Fed talks tough -- and hopes that's all it has to do

Repeat something enough and people might actually begin to believe it's true.

So it went this week with Federal Reserve Chairman Ben S. Bernanke and his cohorts at the central bank.

They made clear that inflation is their primary worry at the moment, and that they're ready to raise interest rates if that's what it takes to subdue price pressures.

Raise interest rates? Could this be the same Fed that slashed its key short-term rate from 4.25% to 2% between January and April in a drastic attempt to keep the financial system from melting down?

Mission accomplished?

The turnabout in the Fed's tone has been building for weeks, but Bernanke, nicknamed Gentle Ben, on Monday issued a warning that was as tough-sounding as he could muster.

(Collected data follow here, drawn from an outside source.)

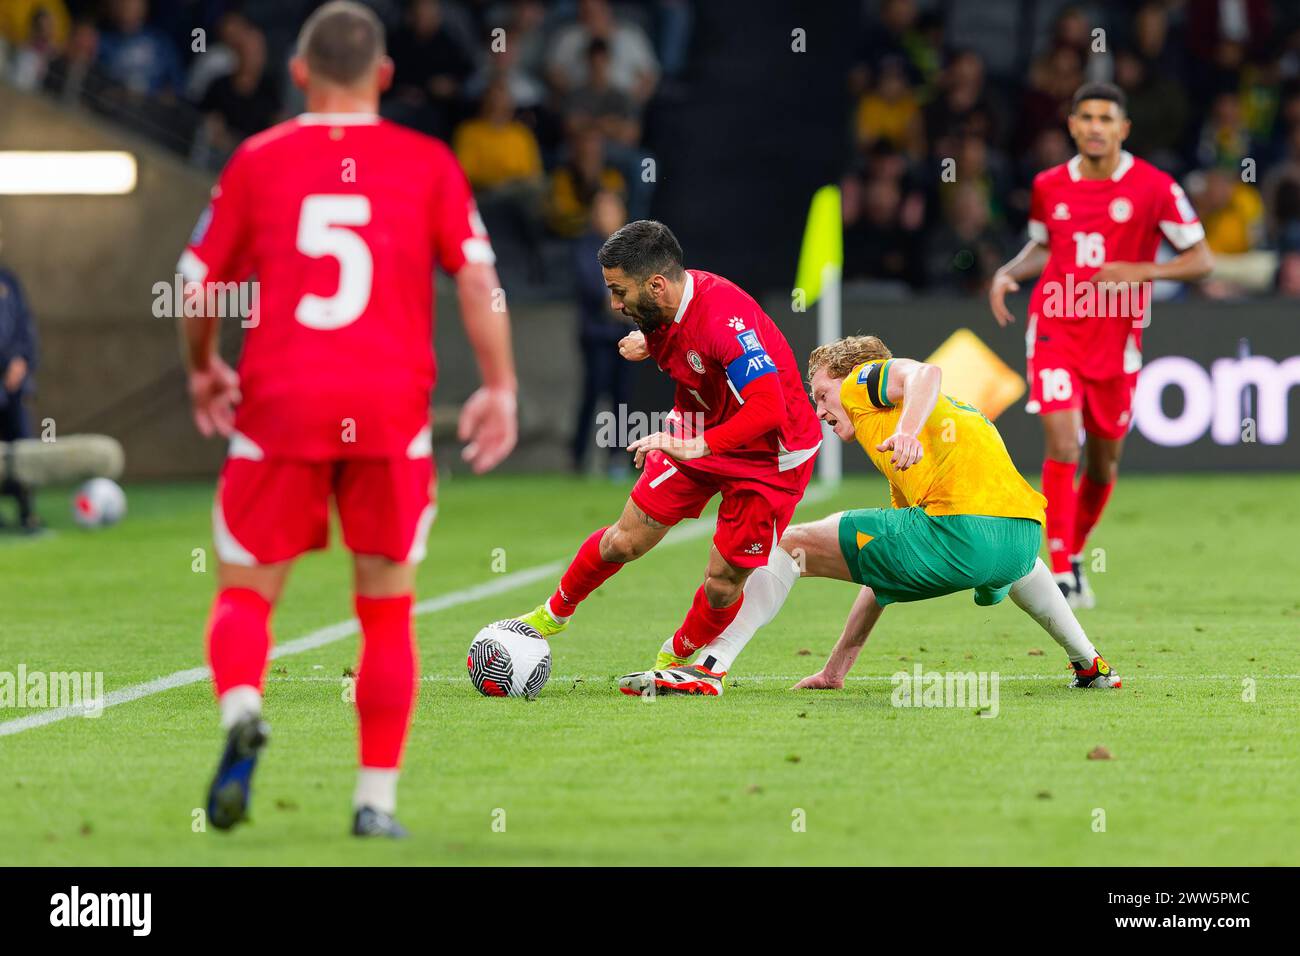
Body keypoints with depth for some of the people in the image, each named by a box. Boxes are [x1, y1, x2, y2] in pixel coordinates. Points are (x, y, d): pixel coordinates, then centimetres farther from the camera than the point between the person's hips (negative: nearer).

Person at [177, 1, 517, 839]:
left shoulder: (257, 160, 6)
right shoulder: (428, 163, 5)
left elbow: (200, 283, 10)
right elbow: (477, 277, -2)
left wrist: (204, 370, 26)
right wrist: (500, 387, 4)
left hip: (280, 402, 0)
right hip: (392, 408, 0)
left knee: (246, 590, 9)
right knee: (388, 607, 11)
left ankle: (241, 710, -23)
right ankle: (377, 798, 8)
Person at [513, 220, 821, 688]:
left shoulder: (725, 317, -36)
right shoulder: (661, 308, -10)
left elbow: (768, 409, -42)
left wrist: (698, 446, -43)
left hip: (768, 456, -6)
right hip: (696, 435, 6)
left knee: (723, 583, -3)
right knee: (624, 541, 4)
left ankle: (676, 660, 24)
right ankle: (554, 613, 26)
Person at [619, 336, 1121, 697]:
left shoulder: (865, 380, 16)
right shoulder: (906, 468, 38)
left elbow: (925, 374, -9)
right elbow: (881, 580, 40)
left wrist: (908, 430, -29)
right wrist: (836, 669, 41)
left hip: (962, 529, -8)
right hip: (1026, 535, 8)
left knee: (791, 545, 2)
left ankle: (709, 668, -9)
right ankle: (1090, 664, 43)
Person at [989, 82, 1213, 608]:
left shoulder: (1154, 188, -7)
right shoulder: (1049, 186, 3)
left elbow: (1201, 258, -4)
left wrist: (1139, 271, -19)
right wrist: (1006, 274, 2)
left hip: (1117, 339, 0)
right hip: (1056, 330, 0)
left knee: (1104, 461, 10)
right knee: (1063, 447, -16)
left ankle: (1075, 555, 35)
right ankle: (1061, 574, -14)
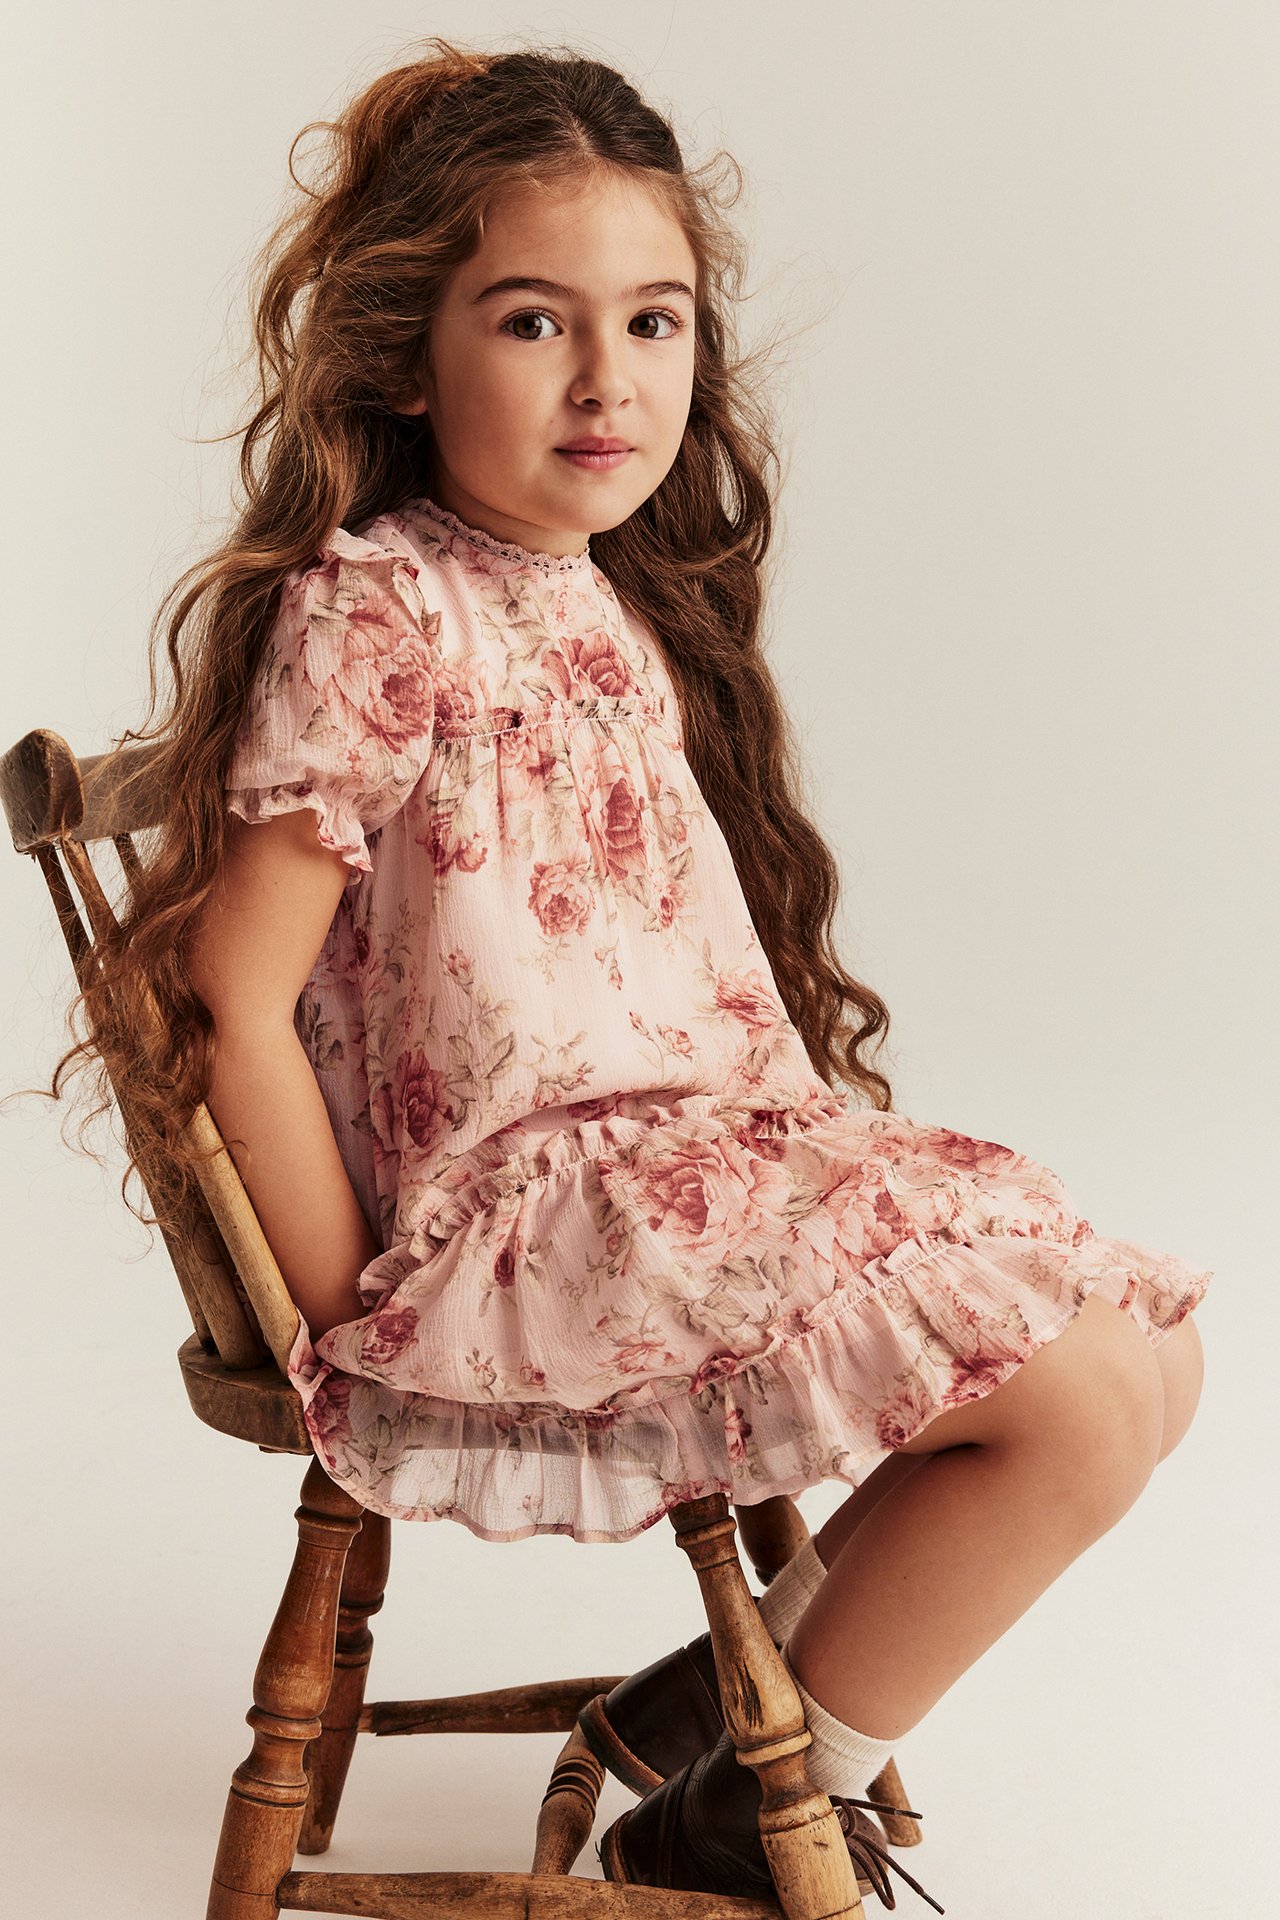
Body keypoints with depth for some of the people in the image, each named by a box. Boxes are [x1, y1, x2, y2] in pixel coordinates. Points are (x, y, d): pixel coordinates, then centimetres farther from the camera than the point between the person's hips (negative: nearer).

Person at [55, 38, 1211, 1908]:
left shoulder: (616, 599, 12)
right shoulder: (375, 614, -14)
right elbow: (235, 996, -16)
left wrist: (809, 1152, 10)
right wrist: (356, 1327, -13)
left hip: (716, 1155, 9)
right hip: (536, 1209, -9)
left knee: (1154, 1361, 8)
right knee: (1084, 1404, -15)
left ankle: (742, 1688, 20)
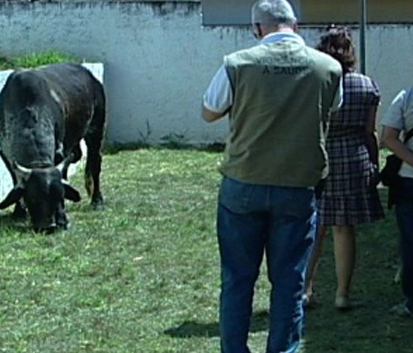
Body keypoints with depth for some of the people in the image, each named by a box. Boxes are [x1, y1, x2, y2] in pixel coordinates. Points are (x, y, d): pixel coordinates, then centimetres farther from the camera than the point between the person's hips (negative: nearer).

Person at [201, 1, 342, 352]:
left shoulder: (237, 64, -9)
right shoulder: (329, 67, -4)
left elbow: (209, 113, 6)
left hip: (242, 186, -1)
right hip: (299, 189, 1)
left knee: (237, 278, 10)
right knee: (289, 281, 9)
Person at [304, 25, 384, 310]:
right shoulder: (368, 86, 0)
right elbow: (370, 132, 3)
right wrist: (375, 166, 13)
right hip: (354, 163, 1)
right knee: (345, 230, 7)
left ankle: (306, 290, 10)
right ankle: (343, 294, 12)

The continuing surge in energy prices "has added to the upside risks to inflation and inflation expectations," he said in a speech. The Fed, he added, "will strongly resist an erosion of longer-term inflation expectations."

"Strongly resist" could mean only one thing: a rate hike.

The Fed's Philadelphia bank president, Charles Plosser, was more direct. He told CNBC on Thursday that the Fed would have to "act preemptively" to damp inflation.

Central bank officials now have talked enough about a possible credit-tightening move that bond investors, at least, believe them.

Consider: A week ago the annualized yield on two-year Treasury notes was 2.38%, not much above the Fed's benchmark rate of 2%.

By the close of trading on Friday, the two-year T-note yield was 3.02%, a stunning jump of 0.64 of a percentage point in five trading days.

Investors suddenly demanded higher yields to compensate for two risks: first, that the Fed would raise its own rate sooner rather than later, putting a higher floor under all interest rates; and second, that maybe inflation really was a bigger problem than the bond market had assumed.

For bond owners, inflation is Public Enemy No. 1 because it erodes their fixed-rate returns over time.

On Friday, the government's report on May consumer inflation was ostensibly good news. Although the overall consumer price index rose 0.6% last month, the so-called core index (excluding food and energy costs) was relatively tame, up 0.2%. That left the overall inflation rate at 4.2% over the last 12 months and the core rate at 2.3%.